Un G20 éducation... une première pour discuter des tendances internationales et des défis politiques

En marge du sommet en Argentine, la société civile participe à la discussion en présentant études et projets en matière de l'éducation et du développement. Par Esteban Bullrich, sénateur de Buenos Aires et ancien ministre argentin de l'Éducation et Vikas Pota, Président de la Varkey Foundation.
Par Esteban Bullrich, sénateur de Buenos Aires et ancien ministre argentin de l'Éducation et Vikas Pota, Président de la Varkey Foundation
Par Esteban Bullrich, sénateur de Buenos Aires et ancien ministre argentin de l'Éducation et Vikas Pota, Président de la Varkey Foundation (Crédits : DR)

Pour la première fois depuis sa création il y a une vingtaine d'années, le G20 invite les ministres de l'Éducation à se rencontrer pour discuter des tendances internationales et des défis politiques en matière d'éducation.

Si les ministres de l'Éducation sont invités à s'asseoir à la table des négociations pour la première fois alors que l'Argentine préside le G20, ce n'est pas par hasard. Il s'agit de la reconnaissance - enfin - que la croissance économique, le commerce et le développement sont des questions indissociables de l'éducation.

Et pour la toute première fois, un groupe d'organisations de la société civile de premier plan, axées sur l'éducation et venant des quatre coins du monde, se réunira également en marge du G20 et rencontrera des ministres ainsi que Mauricio Macri, Président de l'Argentine, pour discuter des solutions aux problèmes d'éducation dans le monde qui ne cessent de s'aggraver. Ce groupe remettra aux ministres du G20 quatre documents sur les thèmes suivants : comment former du personnel enseignant très motivé et professionnel ; les questions de l'éducation, de l'équité et de l'inclusion ; comment faire correspondre le futur marché du travail aux compétences des jeunes ; et comment l'éducation, les jeunes et les réseaux sociaux interagissent.

▶ _Données_
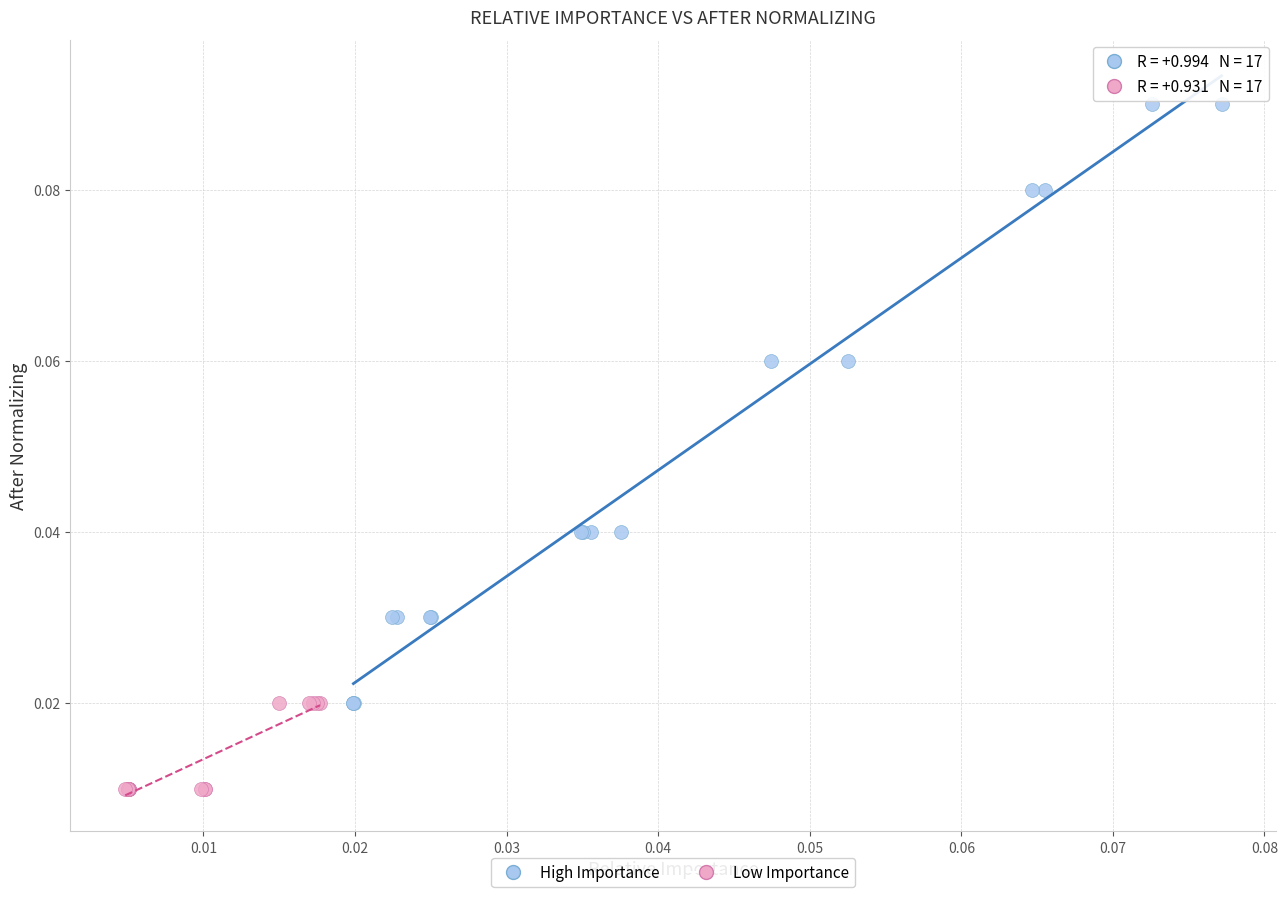

Which series has the widest spread of Y values?

High Importance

▶ _Vos tâches_
1. D'après l'article sur le G20 éducation, combien de documents le groupe d'organisations de la société civile remettra-t-il aux ministres du G20 ?
2. Reprenez mot pour mot le passage de l'article sur le G20 éducation qui commence par « Et pour la toute » et se poursuit jusqu'à « réseaux sociaux interagissent. ».
3. Poursuivez l'article sur le G20 éducation à la suite de sa dernière phrase.

▶ _Réponses aux tâches_
1. Quatre documents.

2.
Et pour la toute première fois, un groupe d'organisations de la société civile de premier plan, axées sur l'éducation et venant des quatre coins du monde, se réunira également en marge du G20 et rencontrera des ministres ainsi que Mauricio Macri, Président de l'Argentine, pour discuter des solutions aux problèmes d'éducation dans le monde qui ne cessent de s'aggraver. Ce groupe remettra aux ministres du G20 quatre documents sur les thèmes suivants : comment former du personnel enseignant très motivé et professionnel ; les questions de l'éducation, de l'équité et de l'inclusion ; comment faire correspondre le futur marché du travail aux compétences des jeunes ; et comment l'éducation, les jeunes et les réseaux sociaux interagissent.

3.
Lorsque les ministres de l'Éducation se rendront en Argentine ils seront bien conscients que, malgré une avalanche de communiqués sur le sommet et des promesses ambitieuses, l'éducation connaît une crise profonde à l'échelle mondiale et, se perdant dans les nombreux autres problèmes urgents à régler, est bien trop souvent reléguée au second plan par les gouvernements.

Nombres d'économies en développement manquent d'enseignants et d'infrastructures, et même lorsqu'elles en disposent, les élèves n'acquièrent pas les compétences dont ils auront besoin à l'avenir. Ces statistiques accablantes devraient être gravées dans nos consciences. Il est scandaleux qu'en 2018, plus de 260 millions d'enfants dans le monde soient déscolarisés, et que 250 millions d'enfants sur les 650 millions en âge de fréquenter l'école primaire n'apprennent pas les connaissances de base. Pour réaliser l'objectif de développement durable des Nations Unies consistant à assurer une éducation de qualité pour tous, nous devrons recruter 69 millions d'enseignants d'ici à 2030.

Ce premier pas que font les ministres de l'Éducation en se réunissant pour traiter ces problèmes est crucial. Toutefois, un autre groupe tout aussi important, mais trop souvent absent des négociations économiques mondiales, doit également en discuter : les organisations indépendantes de la société civile qui se consacrent à l'éducation. Il est temps pour les gouvernements d'accepter que, pour résoudre la crise de l'éducation mondiale, ils devront tenir compte des opinions des organisations de la société civile.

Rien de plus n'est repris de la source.